→ **Task to complete**
Copy the text lines of the entries below, replacing "Business" with "Company" and keeping everything else the same. Leave out the pictures.

→ **Data in this exercise**

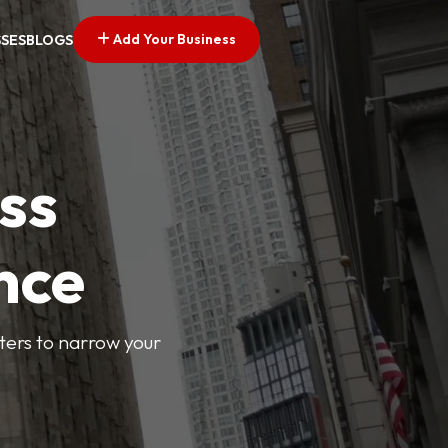
Add Your Business
SSES
BLOGS
ss
nce
lters to narrow your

→ **Answer below**
Add Your Company
SSES
BLOGS
ss
nce
lters to narrow your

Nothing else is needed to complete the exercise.